Text to read.
○ ○ ○ ○ ○
Here at New English D we are on the front lines of the #KillTheWin movement. If you’re new to the site and are open-minded, please check out our 5 part series on why wins aren’t useful:
- You Can Pitch Great and Not Win
- You Can Pitch Poorly and Win
- Wins Don’t Even Out Over Long Careers
- Wins Mislead You When Comparing Players
- Assorted Facts About Wins from 2013
All of those links make a singular case. Wins are not useful when evaluating individual pitchers. The goal of baseball fans and analysts is to properly understand the game we love. Wins don’t cause poverty, but wins are detrimental to our understanding of baseball because so many people use them as a measure of value, which they are not.
Today, Jon Heyman wrote about Max Scherzer (currently leading the league in wins by a lot) and couldn’t resist fighting back against the #KillTheWin movement. He makes several points. First, he argues that Scherzer should narrowly beat Felix for the AL Cy. Hey, we agree on that! Second, he says those of us trying to kill the win are wasting our time. That’s silly because we enjoy killing the win and baseball is about having fun, but I’m not going to engage in pettiness when the real issues are much more important.
Next, Heyman says:
Wins do matter (though clearly not nearly as much as we once thought — and I give the stat guys credit for pointing this out.) No starter gets to 19-1 only because they are lucky, or because they “happened” to be “standing on the mound” when his team scored a ton of runs, as some would have you believe.
So here we see Heyman acknowledge that he places less stock in wins today that he used to. Meaning that he was wrong before and therefore could be wrong again. Furthermore, Heyman says no one goes 19-1 because of luck/happenstance/standing on the mound. Actually, Jon, they do. Scherzer is an excellent starting pitcher, but he is not meaningfully better than Felix. Certainly not better than Kershaw or Harvey. Yet he has many more wins than they do and many fewer losses. The difference is that the Tigers score crazy amount of runs for Scherzer because they are really good at scoring runs. Additionally, he gets more runs than his other rotation-mates. Scherzer gets 7.32 runs per 9. Felix gets 4.73. Chris Sale gets 3.03.
Even if you want to dramatically oversimplify baseball and assume a pitcher controls everything that happens when he is on the mound (he doesn’t), he still has no control over what his offense does. In order to get a win, you have to be in the game when your team takes the lead for the final time. If you team doesn’t score, or scores AT THE WRONG TIME, you do not get a win regardless of how you pitched.
It’s obvious that Heyman knows this based on his comments throughout the piece:
There are a lot better numbers to illustrate a pitcher’s performance over a season than wins and losses.
○ ○ ○ ○ ○
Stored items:

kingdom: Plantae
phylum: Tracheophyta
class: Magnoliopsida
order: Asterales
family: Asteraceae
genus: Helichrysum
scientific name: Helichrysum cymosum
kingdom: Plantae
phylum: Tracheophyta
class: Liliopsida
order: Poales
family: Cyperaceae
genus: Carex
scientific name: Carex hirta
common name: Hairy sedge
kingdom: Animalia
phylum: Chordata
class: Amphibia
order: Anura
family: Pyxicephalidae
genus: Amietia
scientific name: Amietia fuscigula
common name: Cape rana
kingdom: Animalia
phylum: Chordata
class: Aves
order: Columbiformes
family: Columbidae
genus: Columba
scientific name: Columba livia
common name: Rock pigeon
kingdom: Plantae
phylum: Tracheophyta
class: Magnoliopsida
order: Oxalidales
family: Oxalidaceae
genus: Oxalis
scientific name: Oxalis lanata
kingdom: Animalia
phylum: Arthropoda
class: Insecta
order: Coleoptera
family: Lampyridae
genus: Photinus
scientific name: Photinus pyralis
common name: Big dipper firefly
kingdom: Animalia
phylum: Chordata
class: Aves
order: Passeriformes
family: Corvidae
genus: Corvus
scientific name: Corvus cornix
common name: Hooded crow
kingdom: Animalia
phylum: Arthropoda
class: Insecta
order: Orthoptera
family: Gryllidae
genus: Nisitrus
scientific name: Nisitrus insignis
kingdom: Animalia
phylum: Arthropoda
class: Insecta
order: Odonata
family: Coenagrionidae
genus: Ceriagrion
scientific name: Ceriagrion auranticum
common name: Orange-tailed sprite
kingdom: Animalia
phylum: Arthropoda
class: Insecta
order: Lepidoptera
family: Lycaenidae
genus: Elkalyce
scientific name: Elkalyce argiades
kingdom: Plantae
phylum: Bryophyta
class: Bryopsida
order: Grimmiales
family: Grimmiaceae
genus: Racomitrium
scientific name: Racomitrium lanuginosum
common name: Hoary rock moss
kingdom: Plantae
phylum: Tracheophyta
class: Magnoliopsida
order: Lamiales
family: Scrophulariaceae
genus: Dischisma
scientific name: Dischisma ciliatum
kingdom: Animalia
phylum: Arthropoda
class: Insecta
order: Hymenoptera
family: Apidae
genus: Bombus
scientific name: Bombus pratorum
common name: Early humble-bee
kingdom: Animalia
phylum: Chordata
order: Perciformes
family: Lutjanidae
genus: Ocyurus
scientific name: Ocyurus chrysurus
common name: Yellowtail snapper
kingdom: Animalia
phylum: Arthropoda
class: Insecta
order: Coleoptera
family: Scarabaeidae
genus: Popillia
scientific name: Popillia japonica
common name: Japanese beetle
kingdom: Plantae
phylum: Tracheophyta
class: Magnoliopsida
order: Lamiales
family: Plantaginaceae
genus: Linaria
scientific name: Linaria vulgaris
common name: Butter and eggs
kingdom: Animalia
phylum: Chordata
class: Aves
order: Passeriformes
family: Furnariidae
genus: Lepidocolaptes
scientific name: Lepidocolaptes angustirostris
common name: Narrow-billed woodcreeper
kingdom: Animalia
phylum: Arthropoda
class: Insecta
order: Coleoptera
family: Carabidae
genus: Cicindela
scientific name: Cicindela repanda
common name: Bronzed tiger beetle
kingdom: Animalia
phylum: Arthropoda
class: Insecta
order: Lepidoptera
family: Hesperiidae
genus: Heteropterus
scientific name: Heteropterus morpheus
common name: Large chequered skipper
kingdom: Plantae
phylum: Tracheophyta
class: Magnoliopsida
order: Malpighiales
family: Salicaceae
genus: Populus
○ ○ ○ ○ ○
Parts of the exercise.
A. Reproduce the passage on pitcher wins, everything from "Even if you" down to "wins and losses.", substituting "lineup" for "offense".
B. Using the passage on pitcher wins, determine whether each statement agrees with it. Answer yes or no, and quote the words that decide each case.
(i) Heyman argues that Scherzer should narrowly beat Felix for the AL Cy.
(ii) Felix receives more runs per 9 than Scherzer.
(iii) The site's series on why wins are not useful has seven parts.
C. Render this sentence from the passage on pitcher wins in Spanish: "In order to get a win, you have to be in the game when your team takes the lead for the final time."

Task results.
A.
Even if you want to dramatically oversimplify baseball and assume a pitcher controls everything that happens when he is on the mound (he doesn’t), he still has no control over what his lineup does. In order to get a win, you have to be in the game when your team takes the lead for the final time. If you team doesn’t score, or scores AT THE WRONG TIME, you do not get a win regardless of how you pitched.
It’s obvious that Heyman knows this based on his comments throughout the piece:
There are a lot better numbers to illustrate a pitcher’s performance over a season than wins and losses.

B.
(i) Yes: "he argues that Scherzer should narrowly beat Felix for the AL Cy."
(ii) No: "Scherzer gets 7.32 runs per 9. Felix gets 4.73."
(iii) No: "our 5 part series on why wins aren’t useful"

C. Para conseguir una victoria, tienes que estar en el partido cuando tu equipo se pone en ventaja por última vez.